On the evening of April 9, 1940, H.M.S. Truant, a submarine of 1,090 tons, completed early in the war, torpedoed the German cruiser Karlsruhe off Kristiansand while that ship was engaged in covering the enemy invasion of Norway. Though hunted by destroyers for 4½ hours, she escaped with slight damage from depth charges. Not long afterwards, while on passage to Gibraltar, she intercepted and recaptured the Norwegian motor ship Tropic Sea, which the Germans had seized.
In the Mediterranean the Truant was active in operations against Italian convoys proceeding to Libya. In December 1940 she destroyed two supply ships and a tanker; and in March 1941 she entered the harbour of Buerat, in the Gulf of Sirte, to attack another tanker. While engaged in sinking an enemy ship in the Adriatic she was obliged to dive in 20 feet of water, with the result that her bows became embedded in the mud.
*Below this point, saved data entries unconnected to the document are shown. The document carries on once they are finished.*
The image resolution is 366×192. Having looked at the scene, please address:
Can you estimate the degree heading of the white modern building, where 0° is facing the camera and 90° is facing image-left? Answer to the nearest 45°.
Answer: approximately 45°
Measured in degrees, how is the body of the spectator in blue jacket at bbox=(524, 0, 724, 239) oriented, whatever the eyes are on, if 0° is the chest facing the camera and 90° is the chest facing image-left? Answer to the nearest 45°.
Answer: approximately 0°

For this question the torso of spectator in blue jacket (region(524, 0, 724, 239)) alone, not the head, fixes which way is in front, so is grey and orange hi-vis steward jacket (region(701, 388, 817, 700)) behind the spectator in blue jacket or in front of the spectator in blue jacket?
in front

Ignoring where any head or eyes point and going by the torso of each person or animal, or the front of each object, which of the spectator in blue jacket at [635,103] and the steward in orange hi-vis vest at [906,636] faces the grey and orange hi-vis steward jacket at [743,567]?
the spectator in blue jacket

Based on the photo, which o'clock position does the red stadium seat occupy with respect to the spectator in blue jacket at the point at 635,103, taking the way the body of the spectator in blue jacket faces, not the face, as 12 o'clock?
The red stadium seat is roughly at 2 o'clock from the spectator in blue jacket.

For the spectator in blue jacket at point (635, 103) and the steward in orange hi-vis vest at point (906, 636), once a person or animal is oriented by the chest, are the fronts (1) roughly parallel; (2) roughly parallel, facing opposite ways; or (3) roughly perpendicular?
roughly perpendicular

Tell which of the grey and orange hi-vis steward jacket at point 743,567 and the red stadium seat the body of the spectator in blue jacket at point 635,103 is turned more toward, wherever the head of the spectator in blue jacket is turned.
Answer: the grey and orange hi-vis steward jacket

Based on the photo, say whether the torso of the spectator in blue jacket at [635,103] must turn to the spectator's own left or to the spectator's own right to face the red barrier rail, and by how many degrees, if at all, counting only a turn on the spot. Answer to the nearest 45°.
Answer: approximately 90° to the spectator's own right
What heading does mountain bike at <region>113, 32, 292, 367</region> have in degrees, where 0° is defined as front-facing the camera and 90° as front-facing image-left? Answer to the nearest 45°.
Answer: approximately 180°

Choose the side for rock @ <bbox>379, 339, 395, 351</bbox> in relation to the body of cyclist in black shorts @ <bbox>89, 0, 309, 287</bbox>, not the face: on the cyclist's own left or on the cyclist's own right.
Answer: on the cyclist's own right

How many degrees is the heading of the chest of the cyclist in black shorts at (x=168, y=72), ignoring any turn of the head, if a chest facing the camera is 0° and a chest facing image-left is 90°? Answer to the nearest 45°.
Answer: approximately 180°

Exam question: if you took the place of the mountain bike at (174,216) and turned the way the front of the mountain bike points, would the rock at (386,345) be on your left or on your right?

Later the Truant proceeded to the Far East. After the Battle of the Java Sea she was one of the last vessels to get away from Surabaya before the Japanese occupation. In December 1942 she returned to Britain for refit. She is here seen in Holy Loch on the Clyde after her 2½ years abroad. Recently she has been used for experimental work, and is expected to be scrapped in the near future.